Un fatto è certo: a differenza dei banchieri della Federal Reserve, più enigmatici di una sfinge, Mario Draghi ama parlar chiaro. Soprattutto quando la situazione lo impone. E così da Valletta il presidente della Bce ha lanciato segnali altrettanto netti e clamorosi del famoso messaggio in difesa dell’euro dell’estate 2012. “Siamo pronti a calibrare il nostro programma di acquisto titoli – ha detto in conferenza stampa – secondo le necessità se ce ne sarà bisogno”. Ovvero, con ogni probabilità, a dicembre quando la banca di Francoforte potrebbe attivare altre armi a disposizione nel suo arsenale, compreso un ulteriore taglio degli interessi, già negativi, sui depositi. Una misura del genere, è stato fatto notare a Draghi, era già stata smentita in altre occasioni. “Vero, ma da allora le cose sono cambiate”, ha risposto il banchiere. 



Insomma, la situazione peggiora. Il programma di Quantitative easing ha centrato non pochi obiettivi, come dimostra il miglioramento delle condizioni di credito nell’eurozona, specie in Italia. Ma nelle ultime settimane sono arrivati segnali negativi per il quadro economico: nel breve periodo, l’inflazione potrebbe essere ancora più bassa di quello che ci si aspettava. Anche le prospettive sulla crescita potrebbero essere corrette al ribasso. Di qui la necessità di alzare il livello di guardia giocando in anticipo sulle decisioni delle altre grandi banche centrali. 

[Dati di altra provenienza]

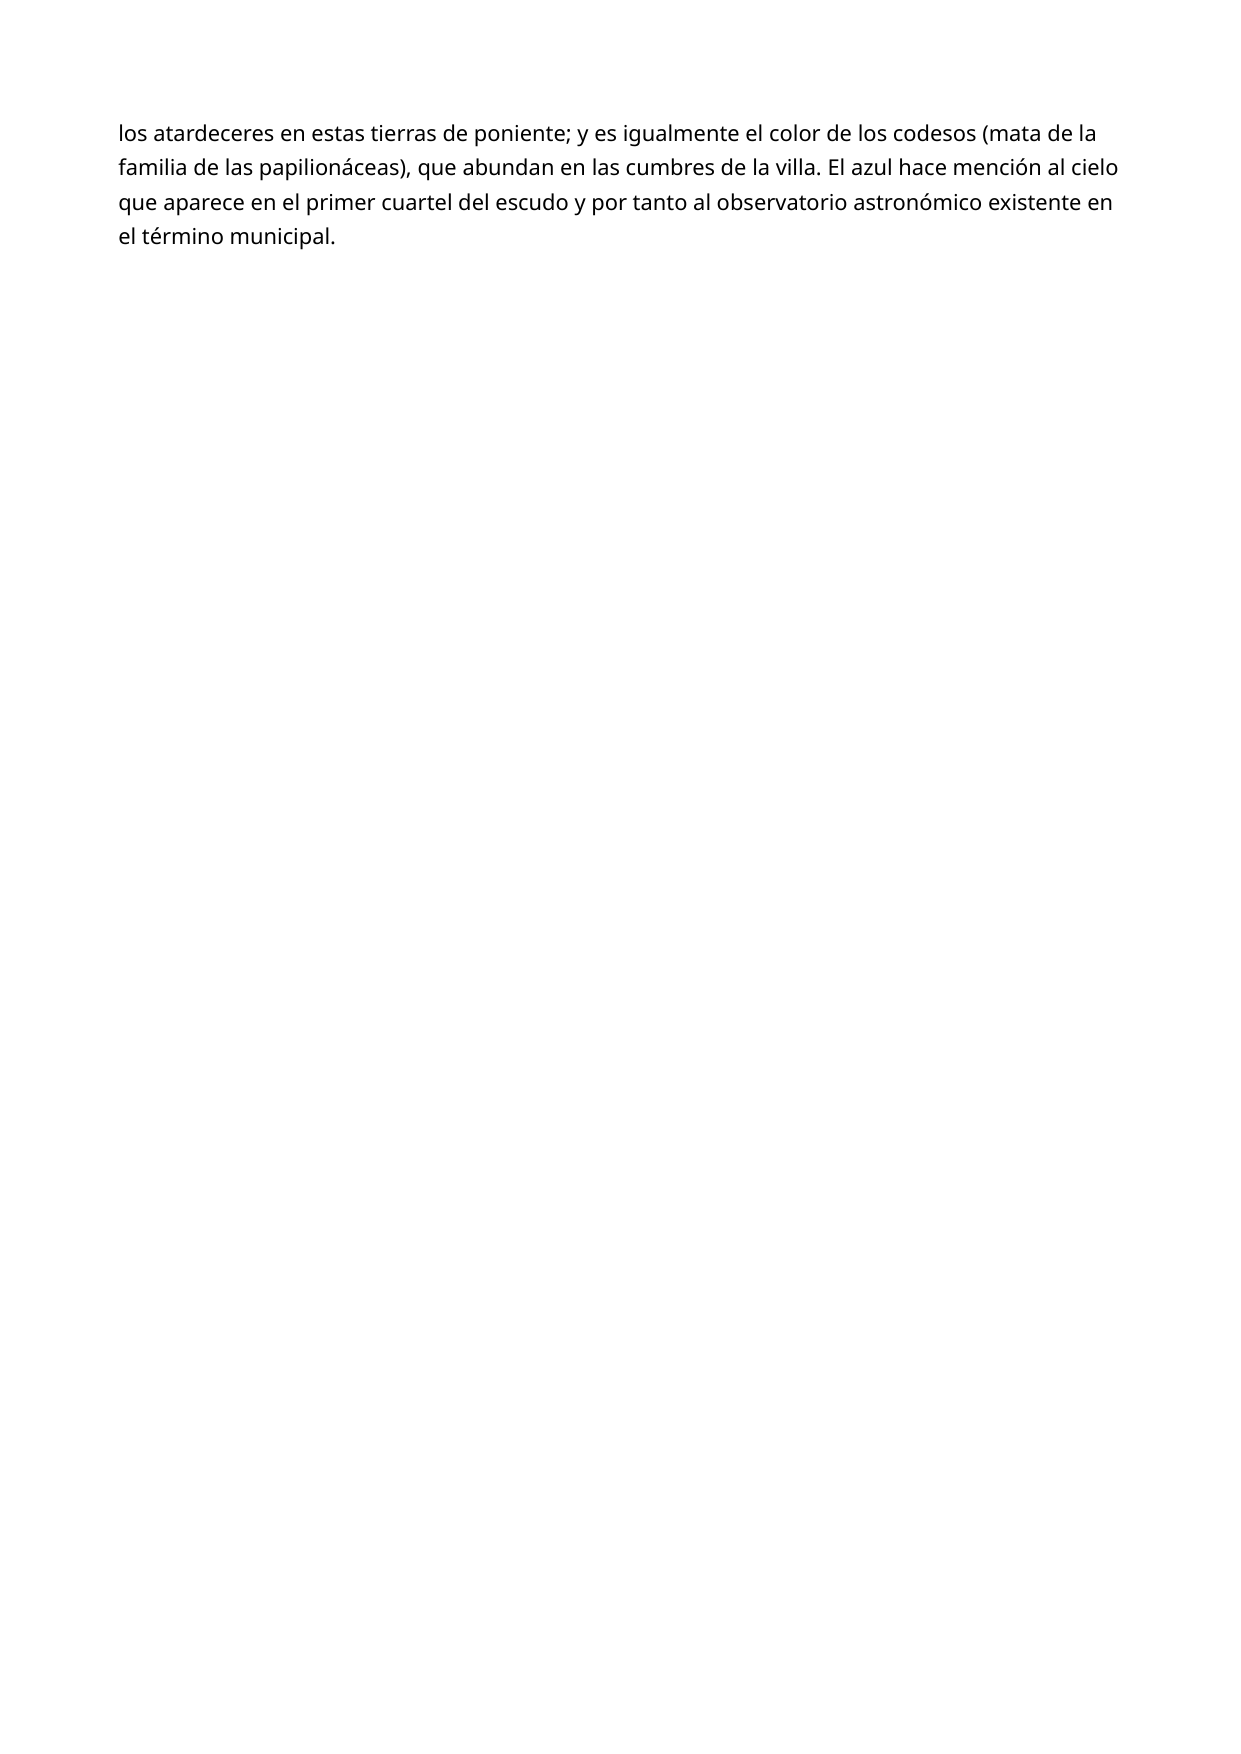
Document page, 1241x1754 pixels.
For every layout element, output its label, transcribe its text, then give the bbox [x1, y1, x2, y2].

text los atardeceres en estas tierras de poniente; y es igualmente el color de los codesos (mata de la familia de las papilionáceas), que abundan en las cumbres de la villa. El azul hace mención al cielo que aparece en el primer cuartel del escudo y por tanto al observatorio astronómico existente en el término municipal. [118, 118, 1122, 250]
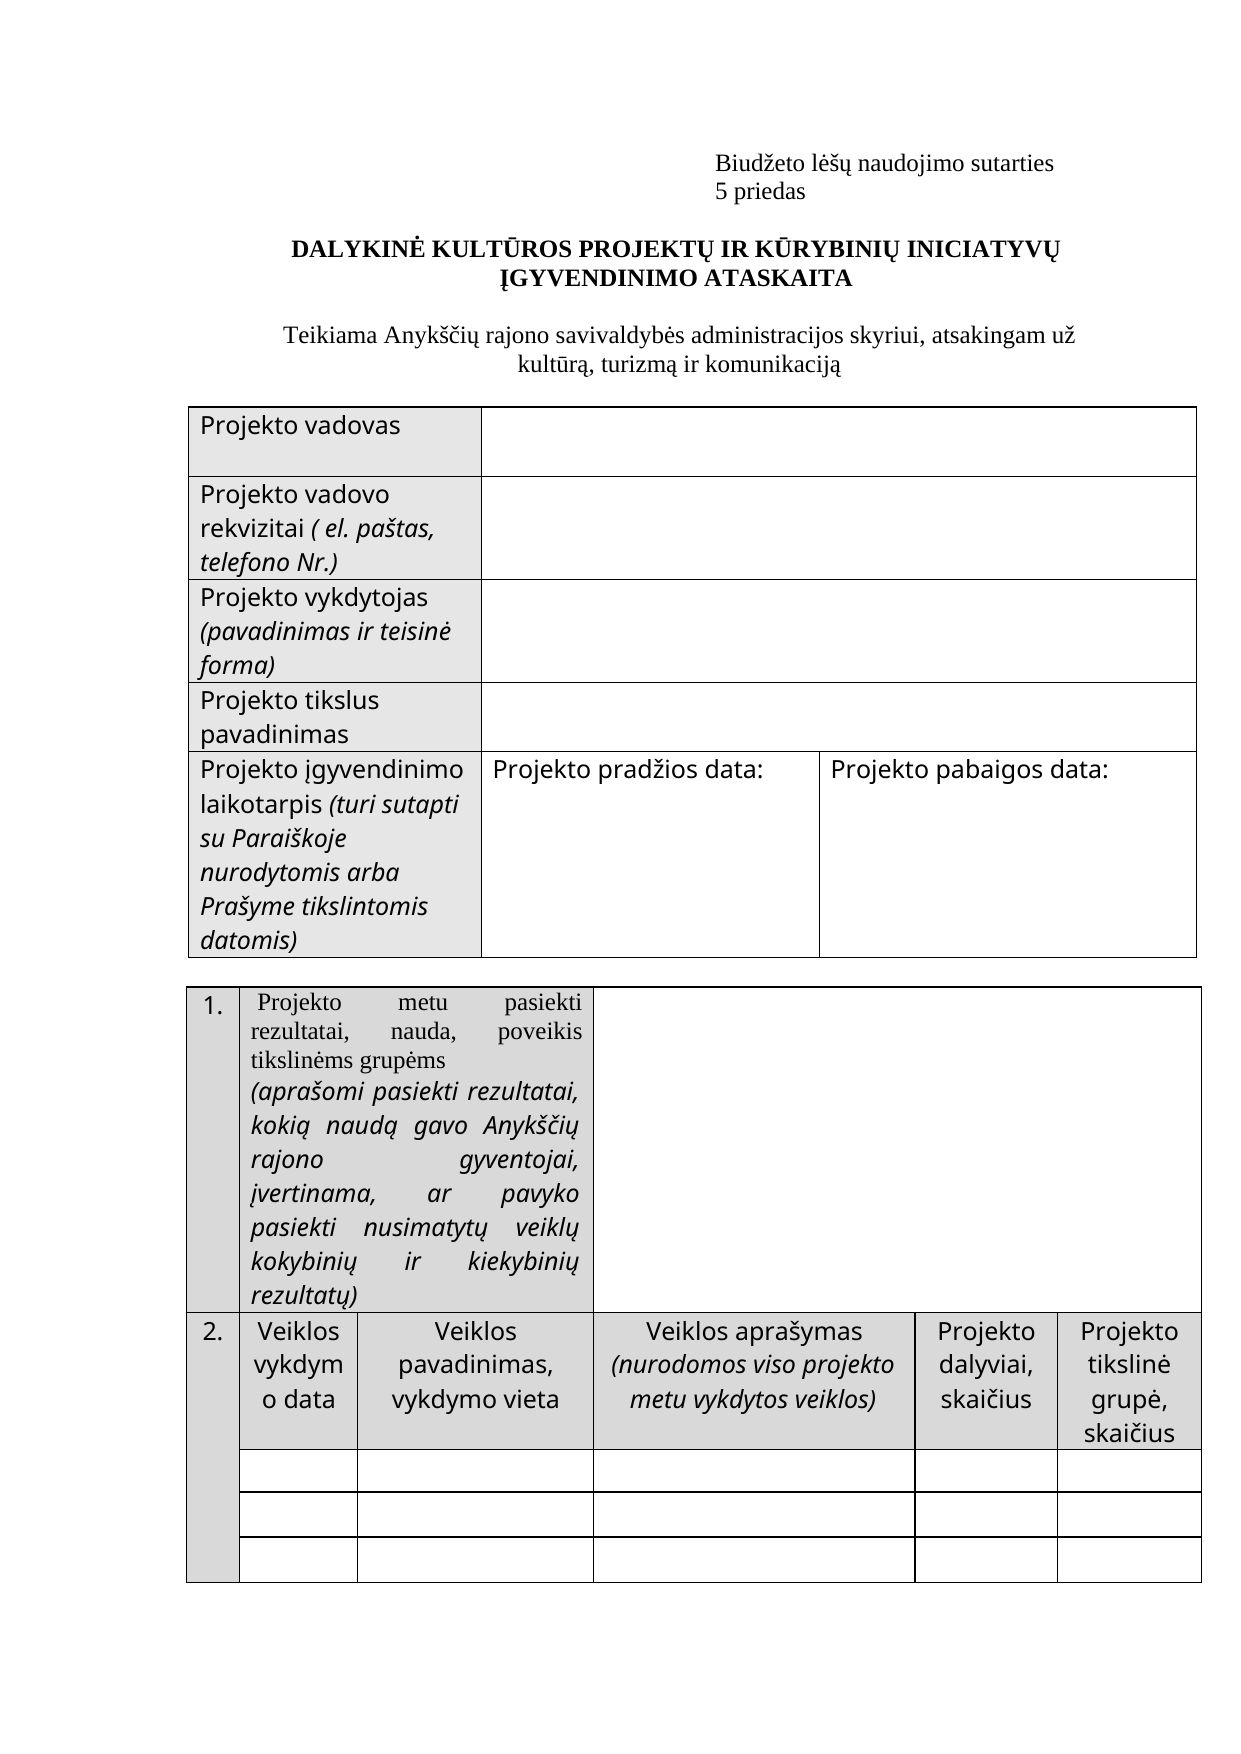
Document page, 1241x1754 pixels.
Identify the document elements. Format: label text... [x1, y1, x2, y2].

table_header [482, 408, 1196, 476]
text Biudžeto lėšų naudojimo sutarties [177, 148, 1181, 176]
table_cell [916, 1450, 1057, 1491]
text kultūrą, turizmą ir komunikaciją [177, 349, 1181, 378]
table_cell Projekto įgyvendinimo laikotarpis (turi sutapti su Paraiškoje nurodytomis arba Prašyme tikslintomis datomis) [189, 752, 481, 957]
table_cell Projekto pradžios data: [482, 752, 819, 957]
table_cell Projekto tikslinė grupė, skaičius [1058, 1313, 1201, 1449]
table_cell [594, 1450, 914, 1491]
table_cell [482, 683, 1196, 751]
table_header 1. [187, 988, 239, 1312]
table_header [594, 988, 1201, 1312]
table_cell Projekto pabaigos data: [820, 752, 1196, 957]
table_cell [1058, 1538, 1201, 1582]
text Teikiama Anykščių rajono savivaldybės administracijos skyriui, atsakingam už [177, 320, 1181, 349]
table_cell [594, 1493, 914, 1536]
text DALYKINĖ KULTŪROS PROJEKTŲ IR KŪRYBINIŲ INICIATYVŲ [177, 234, 1181, 263]
table_cell Projekto vykdytojas (pavadinimas ir teisinė forma) [189, 580, 481, 682]
table_cell Projekto vadovo rekvizitai ( el. paštas, telefono Nr.) [189, 477, 481, 579]
text 5 priedas [177, 176, 1181, 205]
table_cell [482, 580, 1196, 682]
table_cell [240, 1450, 357, 1491]
table_cell [1058, 1493, 1201, 1536]
table_cell [240, 1538, 357, 1582]
table_header Projekto vadovas [189, 408, 481, 476]
table_cell Veiklos pavadinimas, vykdymo vieta [358, 1313, 593, 1449]
table_cell [358, 1450, 593, 1491]
table_cell 2. [187, 1313, 239, 1582]
table_cell [916, 1538, 1057, 1582]
table_cell [240, 1493, 357, 1536]
table_cell [482, 477, 1196, 579]
table_cell Projekto tikslus pavadinimas [189, 683, 481, 751]
table_cell [358, 1538, 593, 1582]
table_cell [916, 1493, 1057, 1536]
table_cell [594, 1538, 914, 1582]
table_cell Veiklos vykdymo data [240, 1313, 357, 1449]
table_cell Projekto dalyviai, skaičius [916, 1313, 1057, 1449]
table_header Projekto metu pasiekti rezultatai, nauda, poveikis tikslinėms grupėms (aprašomi pasiekti rezultatai, kokią naudą gavo Anykščių rajono gyventojai, įvertinama, ar pavyko pasiekti nusimatytų veiklų kokybinių ir kiekybinių rezultatų) [240, 988, 593, 1312]
table_cell [1058, 1450, 1201, 1491]
table_cell [358, 1493, 593, 1536]
text ĮGYVENDINIMO ATASKAITA [177, 263, 1181, 291]
table_cell Veiklos aprašymas (nurodomos viso projekto metu vykdytos veiklos) [594, 1313, 914, 1449]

In Giappone, dove il vertice si riunirà il 30 ottobre, il governatore Haruhiko Kuroda si trova in una situazione abbastanza simile a quella della Bce. Ma un eventuale allargamento della politica monetaria, dopo le forti iniezioni degli ultimi anni rischia di avere effetti più ridotti. Diverso il dilemma della banca centrale americana. Un nuovo rinvio, a dicembre, dell’aumento dei tassi rischia di far precipitare la credibilità della Fed che da mesi sta logorando le attese dei mercati con una politica ondivaga e, quel che è peggio, imprevedibile. Ma un aumento dei tassi e di riflesso del dollaro, a fronte di un robusto aumento delle pressioni al ribasso sui prezzi, fomentate dal calo degli acquisti di materie prime da parte della Cina, minaccia di colpire a fondo gli equilibri tra le valute e le economie.



In questo contesto l’affondo di Draghi è un forte messaggio nei confronti degli Stati Uniti: qualsiasi iniziativa sui tassi rilancerà la discesa dell’euro nei confronti del dollaro, con effetti benefici sull’export dell’eurozona e nuove difficoltà per i conti delle multinazionali Usa. Già nel pomeriggio la moneta unica è scivolata verso quota 1,10 sulla valuta Usa.

Non è certo per caso, del resto, che la spinta espansiva in arrivo dalla Bce stavolta sia stata benedetta dei membri più vicina alla Germania (vedi il banchiere austriaco Ewald Nowotny): i minori acquisti da parte della Cina combinati con lo scandalo Volkswagen suggeriscono a Berlino di adottare per una politica monetaria più espansiva. 

Per l’Italia la novità si è tradotta in un immediato calo dei rendimenti dei Btp decennali e dello spread. Il Bel Paese è il big winner della giornata secondo il Financial Times: il tasso è scivolato all’1,5% con un ribasso di dieci punti base. Lo spread con il bund tedesco, anch’esso in discesa, è scivolato sotto quota 100. Di meglio era impossibile sperare.